In de ‘Nota risicomanagement en weerstandsvermogen’ is uitvoerig ingegaan op het wettelijk kader, de inventarisatie van de risico’s en de weerstandscapaciteit. De beleidsconclusies zijn hierboven weergegeven.

Top 10
Er is een selectie gemaakt van 10 in plaats van 15 risico's die extra aandacht verdienen. De impact van de risico's buiten de top 10 op de benodigde weerstandscapaciteit is beperkt. De risico's buiten de top 10 worden via de verzameling "Overige risico's" wel meegenomen in de berekening van de weerstandsratio.

Top 10 inventarisatie van de risico's

Terug naar navigatie - Top 10 inventarisatie van de risico's

In veel gevallen kunnen we de exacte waarde van een risico niet bepalen. Om de risico's toch te kwantificeren werken we met klassengemiddelden. Deze klassengemiddelden leiden tot de financiële gevolgen in de onderstaande tabel. De risicowaarde bepalen we vervolgens aan de hand van de volgende berekening:

Risicowaarde (€) = Kans (%) x Gevolg (€)

Het totaal aan risicowaarden vormt de benodigde weerstandscapaciteit. Omdat niet alle risico’s zich tegelijk manifesteren rekenen we hierbij met een zekerheidspercentage van 90%.

Hoewel zorgvuldig is geprobeerd om alle risico’s in beeld te brengen, kan het voorkomen dat een risico niet is opgenomen. Zoals eerder genoemd is risicomanagement een dynamisch proces en voortschrijdend inzicht zorgt voor een steeds vollediger beeld.

Het is onmogelijk en onwenselijk om te sturen op alle geïdentificeerde risico’s.

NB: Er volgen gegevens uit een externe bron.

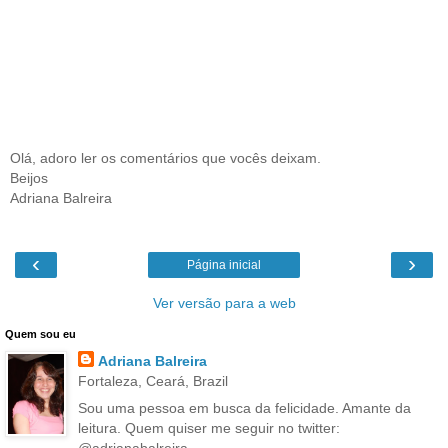
Olá, adoro ler os comentários que vocês deixam.
Beijos
Adriana Balreira
‹
›
Página inicial
Ver versão para a web
Quem sou eu
Adriana Balreira
Fortaleza, Ceará, Brazil
Sou uma pessoa em busca da felicidade. Amante da
leitura. Quem quiser me seguir no twitter: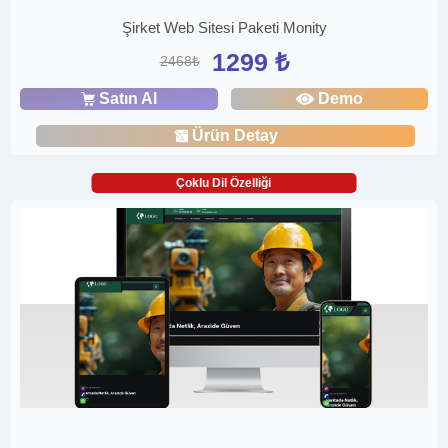
Şirket Web Sitesi Paketi Monity
1299 ₺
2468₺
Satın Al
Demo
Ürün Detay
Çoklu Dil Özelliği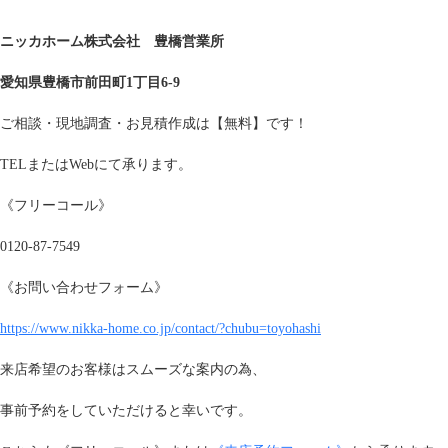
*****************************************************
ニッカホーム株式会社 豊橋営業所
愛知県豊橋市前田町1丁目6-9
ご相談・現地調査・お見積作成は【無料】です！
TELまたはWebにて承ります。
《フリーコール》
0120-87-7549
《お問い合わせフォーム》
https://www.nikka-home.co.jp/contact/?chubu=toyohashi
来店希望のお客様はスムーズな案内の為、
事前予約をしていただけると幸いです。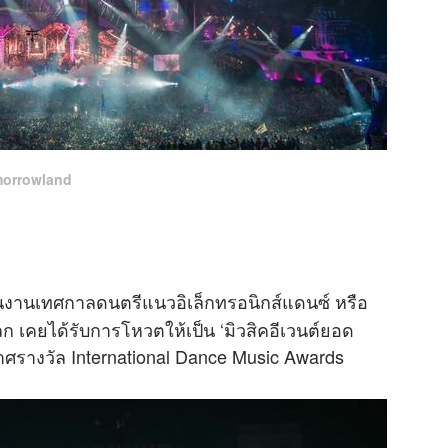
orrowland
ในงานเทศกาลดนตรีแนวอิเล็กทรอนิกส์แดนซ์ หรือ
ก เคยได้รับการโหวตให้เป็น ‘มิวสิคอีเวนต์ยอด
ะกาศรางวัล International Dance Music Awards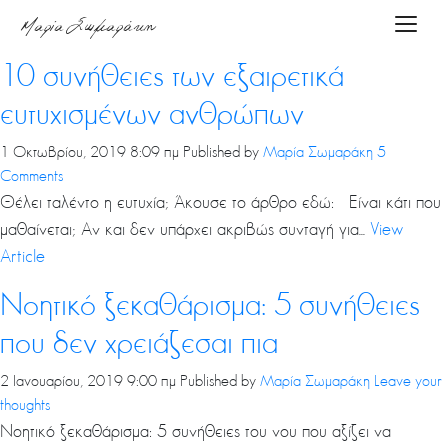
Tag Archive: συνήθειες
Μαρία Σωμαράκη
Toggle
Αρχική
10 συνήθειες των εξαιρετικά
ευτυχισμένων ανθρώπων
About
1 Οκτωβρίου, 2019 8:09 πμ
Published by
Μαρία Σωμαράκη
5
Comments
me
Θέλει ταλέντο η ευτυχία; Άκουσε το άρθρο εδώ: Είναι κάτι που
μαθαίνεται; Αν και δεν υπάρχει ακριβώς συνταγή για...
View
Article
Υπηρεσίες
Νοητικό ξεκαθάρισμα: 5 συνήθειες
Podcasts
που δεν χρειάζεσαι πια
2 Ιανουαρίου, 2019 9:00 πμ
Published by
Μαρία Σωμαράκη
Leave your
thoughts
Blog
Νοητικό ξεκαθάρισμα: 5 συνήθειες του νου που αξίζει να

Door de risico’s te kwantificeren wordt de lijst geordend. Op deze manier ligt de focus op de risico’s die de grootste impact op de organisatie hebben. Zowel de kans dat een risico zich manifesteert als de impact die het risico met zich meebrengt moet worden bepaald.

Er wordt een inschatting gemaakt van de waarschijnlijkheid dat het risico daadwerkelijk optreedt. Vervolgens wordt een inschatting gemaakt van het bedrag dat de gemeente kwijt is indien het risico optreedt. Het kwantificeren van risico’s is een proces van taxeren en inschatten en heeft daarmee altijd in bepaalde mate een subjectief karakter.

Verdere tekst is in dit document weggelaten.